Stated goal: Return every line of the records below unchanged, in the same order.

Dataset excerpts:
+--

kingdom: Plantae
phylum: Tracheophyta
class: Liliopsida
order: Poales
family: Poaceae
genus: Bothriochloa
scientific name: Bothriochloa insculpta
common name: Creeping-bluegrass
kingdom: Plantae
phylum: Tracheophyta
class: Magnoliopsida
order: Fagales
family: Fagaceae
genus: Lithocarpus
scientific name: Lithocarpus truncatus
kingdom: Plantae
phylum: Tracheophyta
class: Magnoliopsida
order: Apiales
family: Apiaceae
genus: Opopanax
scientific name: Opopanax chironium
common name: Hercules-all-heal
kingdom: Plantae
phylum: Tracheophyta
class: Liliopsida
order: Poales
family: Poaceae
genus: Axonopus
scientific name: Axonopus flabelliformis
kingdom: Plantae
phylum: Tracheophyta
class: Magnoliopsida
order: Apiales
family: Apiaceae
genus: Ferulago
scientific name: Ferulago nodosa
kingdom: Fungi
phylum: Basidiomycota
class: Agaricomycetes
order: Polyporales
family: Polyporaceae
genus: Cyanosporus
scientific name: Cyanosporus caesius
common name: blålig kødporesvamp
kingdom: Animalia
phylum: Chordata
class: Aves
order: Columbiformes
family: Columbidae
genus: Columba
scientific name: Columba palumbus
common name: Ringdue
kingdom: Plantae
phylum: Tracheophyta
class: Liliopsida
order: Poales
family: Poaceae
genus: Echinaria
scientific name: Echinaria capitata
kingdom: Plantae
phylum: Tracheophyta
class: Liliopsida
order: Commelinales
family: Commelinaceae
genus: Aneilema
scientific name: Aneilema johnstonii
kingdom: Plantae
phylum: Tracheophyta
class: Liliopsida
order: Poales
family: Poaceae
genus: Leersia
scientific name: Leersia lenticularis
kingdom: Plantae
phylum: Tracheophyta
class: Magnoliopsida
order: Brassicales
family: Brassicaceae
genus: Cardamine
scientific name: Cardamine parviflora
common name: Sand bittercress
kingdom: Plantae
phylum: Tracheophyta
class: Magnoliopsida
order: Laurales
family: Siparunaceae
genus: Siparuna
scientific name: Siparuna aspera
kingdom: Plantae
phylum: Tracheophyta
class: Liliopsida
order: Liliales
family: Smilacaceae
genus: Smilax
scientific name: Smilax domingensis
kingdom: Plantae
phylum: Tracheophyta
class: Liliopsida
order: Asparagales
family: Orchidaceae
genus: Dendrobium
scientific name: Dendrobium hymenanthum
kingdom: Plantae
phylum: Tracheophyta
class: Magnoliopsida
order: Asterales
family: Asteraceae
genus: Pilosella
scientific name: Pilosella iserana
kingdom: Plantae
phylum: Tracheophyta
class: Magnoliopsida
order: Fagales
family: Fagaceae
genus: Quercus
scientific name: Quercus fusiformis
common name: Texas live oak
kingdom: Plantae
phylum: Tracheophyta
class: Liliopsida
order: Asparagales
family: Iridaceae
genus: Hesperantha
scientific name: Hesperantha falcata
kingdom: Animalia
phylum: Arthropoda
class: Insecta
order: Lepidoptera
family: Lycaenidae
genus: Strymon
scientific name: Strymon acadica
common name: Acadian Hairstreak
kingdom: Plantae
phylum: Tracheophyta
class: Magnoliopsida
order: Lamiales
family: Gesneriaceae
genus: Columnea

+--

The result:
kingdom: Plantae
phylum: Tracheophyta
class: Liliopsida
order: Poales
family: Poaceae
genus: Bothriochloa
scientific name: Bothriochloa insculpta
common name: Creeping-bluegrass
kingdom: Plantae
phylum: Tracheophyta
class: Magnoliopsida
order: Fagales
family: Fagaceae
genus: Lithocarpus
scientific name: Lithocarpus truncatus
kingdom: Plantae
phylum: Tracheophyta
class: Magnoliopsida
order: Apiales
family: Apiaceae
genus: Opopanax
scientific name: Opopanax chironium
common name: Hercules-all-heal
kingdom: Plantae
phylum: Tracheophyta
class: Liliopsida
order: Poales
family: Poaceae
genus: Axonopus
scientific name: Axonopus flabelliformis
kingdom: Plantae
phylum: Tracheophyta
class: Magnoliopsida
order: Apiales
family: Apiaceae
genus: Ferulago
scientific name: Ferulago nodosa
kingdom: Fungi
phylum: Basidiomycota
class: Agaricomycetes
order: Polyporales
family: Polyporaceae
genus: Cyanosporus
scientific name: Cyanosporus caesius
common name: blålig kødporesvamp
kingdom: Animalia
phylum: Chordata
class: Aves
order: Columbiformes
family: Columbidae
genus: Columba
scientific name: Columba palumbus
common name: Ringdue
kingdom: Plantae
phylum: Tracheophyta
class: Liliopsida
order: Poales
family: Poaceae
genus: Echinaria
scientific name: Echinaria capitata
kingdom: Plantae
phylum: Tracheophyta
class: Liliopsida
order: Commelinales
family: Commelinaceae
genus: Aneilema
scientific name: Aneilema johnstonii
kingdom: Plantae
phylum: Tracheophyta
class: Liliopsida
order: Poales
family: Poaceae
genus: Leersia
scientific name: Leersia lenticularis
kingdom: Plantae
phylum: Tracheophyta
class: Magnoliopsida
order: Brassicales
family: Brassicaceae
genus: Cardamine
scientific name: Cardamine parviflora
common name: Sand bittercress
kingdom: Plantae
phylum: Tracheophyta
class: Magnoliopsida
order: Laurales
family: Siparunaceae
genus: Siparuna
scientific name: Siparuna aspera
kingdom: Plantae
phylum: Tracheophyta
class: Liliopsida
order: Liliales
family: Smilacaceae
genus: Smilax
scientific name: Smilax domingensis
kingdom: Plantae
phylum: Tracheophyta
class: Liliopsida
order: Asparagales
family: Orchidaceae
genus: Dendrobium
scientific name: Dendrobium hymenanthum
kingdom: Plantae
phylum: Tracheophyta
class: Magnoliopsida
order: Asterales
family: Asteraceae
genus: Pilosella
scientific name: Pilosella iserana
kingdom: Plantae
phylum: Tracheophyta
class: Magnoliopsida
order: Fagales
family: Fagaceae
genus: Quercus
scientific name: Quercus fusiformis
common name: Texas live oak
kingdom: Plantae
phylum: Tracheophyta
class: Liliopsida
order: Asparagales
family: Iridaceae
genus: Hesperantha
scientific name: Hesperantha falcata
kingdom: Animalia
phylum: Arthropoda
class: Insecta
order: Lepidoptera
family: Lycaenidae
genus: Strymon
scientific name: Strymon acadica
common name: Acadian Hairstreak
kingdom: Plantae
phylum: Tracheophyta
class: Magnoliopsida
order: Lamiales
family: Gesneriaceae
genus: Columnea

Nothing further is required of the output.